Son olarak ilgili köşe yazısında ifade edilen “OECD ülkelerinin tümünde tüketim deflatörü ile GSYH deflatörü birbirine çok yakındır, hatta bazı ülkelerde birincisi zaman zaman daha yüksektir. Türkiye’de neden tersine bir gelişme olduğu bellidir: Çünkü TÜİK’in TÜFE hesaplaması yanlışlar ve eksikler içermiştir. Bu sorun sürüyor” ibareleri hakkında; Hanehalkı harcamaları için kullanılan deflatörün ürün grubu detayında TÜFE olduğu yazının önceki kısımlarında belirtilmişti. GSYH deflatörünün ise Toplam ÜFE, Hizmet ÜFE, TÜFE, İnşaat maliyet endeksi, TCMB konu fiyat endeksi ve maaş ücret deflatörlerinin ağırlıklı bir deflatörü olduğunu, bu deflatörlerin artışlarının birbirlerine paralel seyretmediği durumlarda hanehalkı deflatörü ile GSYH deflatörünün arasında farkların olması mümkündür. Karşılaştırma yapılan ülkelerdeki fiyat artışlarının yüksek seyretmemesi ve deflatör artışlarının birbirine paralel olması durumunda, hanehalkı deflatörünün GSYH deflatörüne yakın seyretmesi beklenen bir durumdur.
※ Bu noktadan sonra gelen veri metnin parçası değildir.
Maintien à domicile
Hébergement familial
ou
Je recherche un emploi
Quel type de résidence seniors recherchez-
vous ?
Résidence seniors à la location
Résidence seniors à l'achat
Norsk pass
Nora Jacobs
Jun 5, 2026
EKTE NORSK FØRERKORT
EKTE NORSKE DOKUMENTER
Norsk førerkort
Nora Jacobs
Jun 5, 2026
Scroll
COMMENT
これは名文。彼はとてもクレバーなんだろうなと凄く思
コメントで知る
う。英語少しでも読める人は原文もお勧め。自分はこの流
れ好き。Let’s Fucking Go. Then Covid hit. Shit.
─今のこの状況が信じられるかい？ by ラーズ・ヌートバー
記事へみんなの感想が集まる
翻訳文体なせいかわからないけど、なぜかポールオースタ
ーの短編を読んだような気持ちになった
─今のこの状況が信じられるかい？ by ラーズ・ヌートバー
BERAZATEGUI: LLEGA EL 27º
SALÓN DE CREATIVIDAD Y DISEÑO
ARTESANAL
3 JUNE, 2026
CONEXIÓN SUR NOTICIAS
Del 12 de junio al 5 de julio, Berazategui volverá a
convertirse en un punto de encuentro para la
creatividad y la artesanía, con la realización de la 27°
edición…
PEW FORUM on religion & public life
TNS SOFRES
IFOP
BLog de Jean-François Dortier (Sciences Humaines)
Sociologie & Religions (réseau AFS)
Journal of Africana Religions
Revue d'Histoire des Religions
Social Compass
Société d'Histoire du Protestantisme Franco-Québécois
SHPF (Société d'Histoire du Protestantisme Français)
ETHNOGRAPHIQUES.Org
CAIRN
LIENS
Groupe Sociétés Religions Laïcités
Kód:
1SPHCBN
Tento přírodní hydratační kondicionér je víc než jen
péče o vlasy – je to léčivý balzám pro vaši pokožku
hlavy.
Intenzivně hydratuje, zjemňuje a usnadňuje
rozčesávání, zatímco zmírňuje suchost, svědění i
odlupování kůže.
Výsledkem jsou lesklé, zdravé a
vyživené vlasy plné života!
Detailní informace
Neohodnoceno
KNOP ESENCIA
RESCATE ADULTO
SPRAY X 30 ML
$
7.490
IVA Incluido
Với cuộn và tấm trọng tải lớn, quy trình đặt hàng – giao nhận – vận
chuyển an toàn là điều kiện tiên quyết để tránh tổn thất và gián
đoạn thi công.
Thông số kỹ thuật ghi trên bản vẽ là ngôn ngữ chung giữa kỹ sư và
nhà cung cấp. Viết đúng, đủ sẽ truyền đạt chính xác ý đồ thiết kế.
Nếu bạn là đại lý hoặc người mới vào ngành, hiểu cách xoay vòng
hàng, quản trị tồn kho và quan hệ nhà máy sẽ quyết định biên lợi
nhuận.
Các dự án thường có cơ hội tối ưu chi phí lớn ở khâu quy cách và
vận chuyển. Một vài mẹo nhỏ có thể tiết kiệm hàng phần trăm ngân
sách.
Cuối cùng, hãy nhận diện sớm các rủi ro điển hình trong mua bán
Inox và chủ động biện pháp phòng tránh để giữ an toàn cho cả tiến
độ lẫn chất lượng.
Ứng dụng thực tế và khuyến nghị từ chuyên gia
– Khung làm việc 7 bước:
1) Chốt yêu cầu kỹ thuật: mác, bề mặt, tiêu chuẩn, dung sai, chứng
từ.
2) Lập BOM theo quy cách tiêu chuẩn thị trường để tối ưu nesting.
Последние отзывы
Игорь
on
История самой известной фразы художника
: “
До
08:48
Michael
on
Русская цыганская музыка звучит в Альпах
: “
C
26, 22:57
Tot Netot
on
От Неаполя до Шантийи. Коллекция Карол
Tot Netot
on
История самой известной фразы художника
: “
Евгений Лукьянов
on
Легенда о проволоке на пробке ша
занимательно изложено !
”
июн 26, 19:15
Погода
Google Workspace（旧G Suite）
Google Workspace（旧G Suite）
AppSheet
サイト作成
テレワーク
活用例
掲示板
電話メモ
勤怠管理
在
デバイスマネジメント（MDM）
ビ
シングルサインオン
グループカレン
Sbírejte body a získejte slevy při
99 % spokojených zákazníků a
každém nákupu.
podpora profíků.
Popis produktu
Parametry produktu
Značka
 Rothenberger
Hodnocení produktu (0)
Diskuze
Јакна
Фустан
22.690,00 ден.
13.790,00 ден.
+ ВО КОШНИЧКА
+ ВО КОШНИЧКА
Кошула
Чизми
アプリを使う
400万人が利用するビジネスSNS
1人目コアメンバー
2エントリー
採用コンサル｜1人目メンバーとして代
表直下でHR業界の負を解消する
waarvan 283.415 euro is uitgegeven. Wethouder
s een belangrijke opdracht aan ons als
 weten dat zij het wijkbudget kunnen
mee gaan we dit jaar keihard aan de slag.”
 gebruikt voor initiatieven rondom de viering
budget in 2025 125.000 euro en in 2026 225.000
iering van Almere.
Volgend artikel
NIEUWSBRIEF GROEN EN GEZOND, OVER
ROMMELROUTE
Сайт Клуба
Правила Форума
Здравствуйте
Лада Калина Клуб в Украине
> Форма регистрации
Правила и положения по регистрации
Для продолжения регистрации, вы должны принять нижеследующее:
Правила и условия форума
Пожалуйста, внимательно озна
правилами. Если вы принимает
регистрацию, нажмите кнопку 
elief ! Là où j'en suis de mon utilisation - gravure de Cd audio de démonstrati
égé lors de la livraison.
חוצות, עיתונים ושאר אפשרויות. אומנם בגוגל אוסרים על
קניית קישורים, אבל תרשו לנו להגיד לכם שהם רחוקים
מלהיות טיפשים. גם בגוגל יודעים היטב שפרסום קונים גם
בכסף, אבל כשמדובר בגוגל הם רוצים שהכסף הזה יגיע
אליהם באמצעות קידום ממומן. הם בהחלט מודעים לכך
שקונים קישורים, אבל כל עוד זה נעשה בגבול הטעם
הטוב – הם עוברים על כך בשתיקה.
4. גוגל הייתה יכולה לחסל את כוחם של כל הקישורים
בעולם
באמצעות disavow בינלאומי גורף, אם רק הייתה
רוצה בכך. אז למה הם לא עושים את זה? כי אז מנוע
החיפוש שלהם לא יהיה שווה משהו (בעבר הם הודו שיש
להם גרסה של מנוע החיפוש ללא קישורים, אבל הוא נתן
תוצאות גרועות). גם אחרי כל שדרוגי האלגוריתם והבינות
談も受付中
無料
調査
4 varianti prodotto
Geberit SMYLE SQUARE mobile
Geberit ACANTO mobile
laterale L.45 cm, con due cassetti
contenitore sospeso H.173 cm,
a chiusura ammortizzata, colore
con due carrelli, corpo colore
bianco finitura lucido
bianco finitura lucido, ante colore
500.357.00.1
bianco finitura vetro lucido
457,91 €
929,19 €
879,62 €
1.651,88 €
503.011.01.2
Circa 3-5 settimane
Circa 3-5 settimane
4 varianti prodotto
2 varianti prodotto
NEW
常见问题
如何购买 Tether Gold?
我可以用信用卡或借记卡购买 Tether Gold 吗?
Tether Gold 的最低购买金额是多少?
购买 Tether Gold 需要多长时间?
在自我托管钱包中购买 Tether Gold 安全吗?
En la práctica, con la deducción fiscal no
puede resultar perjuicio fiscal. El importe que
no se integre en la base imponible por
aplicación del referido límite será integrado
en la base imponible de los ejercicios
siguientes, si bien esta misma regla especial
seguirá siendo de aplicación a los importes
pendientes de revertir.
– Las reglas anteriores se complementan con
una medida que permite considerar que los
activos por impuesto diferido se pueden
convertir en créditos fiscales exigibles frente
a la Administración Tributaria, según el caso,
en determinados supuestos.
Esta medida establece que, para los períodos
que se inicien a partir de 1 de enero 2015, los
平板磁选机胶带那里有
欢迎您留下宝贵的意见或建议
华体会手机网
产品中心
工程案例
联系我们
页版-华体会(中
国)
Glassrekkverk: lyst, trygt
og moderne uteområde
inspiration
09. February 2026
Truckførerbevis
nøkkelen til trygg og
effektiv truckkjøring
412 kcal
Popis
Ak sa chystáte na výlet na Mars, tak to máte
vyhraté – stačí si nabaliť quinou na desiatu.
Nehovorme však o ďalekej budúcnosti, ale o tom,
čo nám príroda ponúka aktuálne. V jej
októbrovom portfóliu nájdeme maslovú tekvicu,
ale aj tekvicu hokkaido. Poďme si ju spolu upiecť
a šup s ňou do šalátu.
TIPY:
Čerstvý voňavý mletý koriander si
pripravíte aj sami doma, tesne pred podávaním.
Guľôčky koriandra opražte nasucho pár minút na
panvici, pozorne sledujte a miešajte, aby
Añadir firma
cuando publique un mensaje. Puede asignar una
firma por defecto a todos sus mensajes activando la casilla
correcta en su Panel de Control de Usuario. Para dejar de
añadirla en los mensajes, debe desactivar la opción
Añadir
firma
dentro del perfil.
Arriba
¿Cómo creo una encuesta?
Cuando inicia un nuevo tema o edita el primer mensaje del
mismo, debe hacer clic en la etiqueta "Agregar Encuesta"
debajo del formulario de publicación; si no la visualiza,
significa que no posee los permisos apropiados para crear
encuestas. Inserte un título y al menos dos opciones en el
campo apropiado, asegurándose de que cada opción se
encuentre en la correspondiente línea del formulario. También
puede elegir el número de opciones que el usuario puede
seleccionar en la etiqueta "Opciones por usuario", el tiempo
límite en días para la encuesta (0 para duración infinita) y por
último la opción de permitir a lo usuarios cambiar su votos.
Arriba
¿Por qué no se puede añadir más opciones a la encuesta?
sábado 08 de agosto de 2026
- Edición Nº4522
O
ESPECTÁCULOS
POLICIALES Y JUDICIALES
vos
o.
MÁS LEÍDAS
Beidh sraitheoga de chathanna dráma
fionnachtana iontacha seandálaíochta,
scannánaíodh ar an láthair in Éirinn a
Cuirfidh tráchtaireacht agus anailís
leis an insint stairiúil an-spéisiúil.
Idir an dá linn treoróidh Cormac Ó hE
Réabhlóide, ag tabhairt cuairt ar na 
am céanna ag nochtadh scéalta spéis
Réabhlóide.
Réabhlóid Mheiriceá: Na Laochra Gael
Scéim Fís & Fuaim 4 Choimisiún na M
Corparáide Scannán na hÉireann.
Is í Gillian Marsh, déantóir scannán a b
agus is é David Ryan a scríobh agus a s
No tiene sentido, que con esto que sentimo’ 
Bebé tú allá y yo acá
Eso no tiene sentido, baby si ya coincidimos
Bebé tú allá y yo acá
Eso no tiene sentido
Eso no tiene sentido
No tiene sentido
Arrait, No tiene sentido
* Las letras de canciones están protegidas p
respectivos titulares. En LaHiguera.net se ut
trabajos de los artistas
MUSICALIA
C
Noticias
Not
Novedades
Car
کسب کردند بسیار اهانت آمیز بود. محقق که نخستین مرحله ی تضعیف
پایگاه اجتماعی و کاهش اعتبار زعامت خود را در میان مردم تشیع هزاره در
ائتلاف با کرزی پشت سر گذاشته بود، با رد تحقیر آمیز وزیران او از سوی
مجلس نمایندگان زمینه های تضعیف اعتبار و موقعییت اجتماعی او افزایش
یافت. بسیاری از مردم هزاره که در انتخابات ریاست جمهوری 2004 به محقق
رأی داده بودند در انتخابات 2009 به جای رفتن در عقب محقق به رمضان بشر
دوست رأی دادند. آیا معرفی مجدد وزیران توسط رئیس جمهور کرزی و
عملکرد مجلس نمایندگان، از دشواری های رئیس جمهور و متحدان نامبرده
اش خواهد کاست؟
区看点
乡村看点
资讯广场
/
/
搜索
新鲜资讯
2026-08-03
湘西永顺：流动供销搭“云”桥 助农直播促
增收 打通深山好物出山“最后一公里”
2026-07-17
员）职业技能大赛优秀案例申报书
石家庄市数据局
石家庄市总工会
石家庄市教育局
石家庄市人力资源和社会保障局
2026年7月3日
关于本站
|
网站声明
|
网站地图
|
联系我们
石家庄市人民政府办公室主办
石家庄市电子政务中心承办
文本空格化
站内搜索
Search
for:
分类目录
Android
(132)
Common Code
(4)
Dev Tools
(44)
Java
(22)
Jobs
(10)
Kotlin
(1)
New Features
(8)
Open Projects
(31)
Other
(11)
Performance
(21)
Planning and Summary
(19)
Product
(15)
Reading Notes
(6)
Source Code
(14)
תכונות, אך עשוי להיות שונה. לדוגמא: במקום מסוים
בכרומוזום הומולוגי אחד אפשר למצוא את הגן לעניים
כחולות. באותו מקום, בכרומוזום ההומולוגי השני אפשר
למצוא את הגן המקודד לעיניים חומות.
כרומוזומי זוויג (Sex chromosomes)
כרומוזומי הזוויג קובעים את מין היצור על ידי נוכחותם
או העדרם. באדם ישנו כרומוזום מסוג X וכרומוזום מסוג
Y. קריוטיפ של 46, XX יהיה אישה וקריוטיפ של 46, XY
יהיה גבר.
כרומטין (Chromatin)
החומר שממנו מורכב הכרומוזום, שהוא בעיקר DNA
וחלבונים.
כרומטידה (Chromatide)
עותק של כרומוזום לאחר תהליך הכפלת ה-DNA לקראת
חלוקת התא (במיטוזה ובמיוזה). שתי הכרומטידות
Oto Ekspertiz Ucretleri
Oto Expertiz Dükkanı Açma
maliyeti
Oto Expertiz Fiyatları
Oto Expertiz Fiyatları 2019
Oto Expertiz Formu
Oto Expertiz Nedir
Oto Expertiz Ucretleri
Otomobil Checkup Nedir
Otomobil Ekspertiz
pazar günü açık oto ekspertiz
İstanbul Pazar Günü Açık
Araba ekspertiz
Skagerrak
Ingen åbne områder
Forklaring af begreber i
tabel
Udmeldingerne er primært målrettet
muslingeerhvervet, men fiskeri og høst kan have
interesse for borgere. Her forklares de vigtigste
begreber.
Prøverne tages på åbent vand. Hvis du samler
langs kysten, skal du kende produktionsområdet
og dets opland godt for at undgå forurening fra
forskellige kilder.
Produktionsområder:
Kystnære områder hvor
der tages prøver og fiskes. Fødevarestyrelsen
Ancak, hanehalkı deflatörünün GSYH deflatörü ile değil, TÜFE ile kıyaslanması daha doğru olacaktır. Son çeyreklerde hanehalkı deflatörü TÜFE’nin üzerinde seyretmektedir. Bu durum Hollanda gibi bazı Avrupa ülkelerinde de yaşanmaktadır. Burada bir miktar ayrışma olmasındaki temel neden, hanehalkı harcamalarının fiyat etkisinden arındırmak için CPA ürün sınıflamasın mümkün olan en alt detayda hesaplamalarının yapılması ve bunun da TÜFE’de kullanılan ağırlıklarla birebir aynı olmaması sonucunda yüksek artış olan çeyreklerde bir miktar sapmalar olması beklenmektedir.”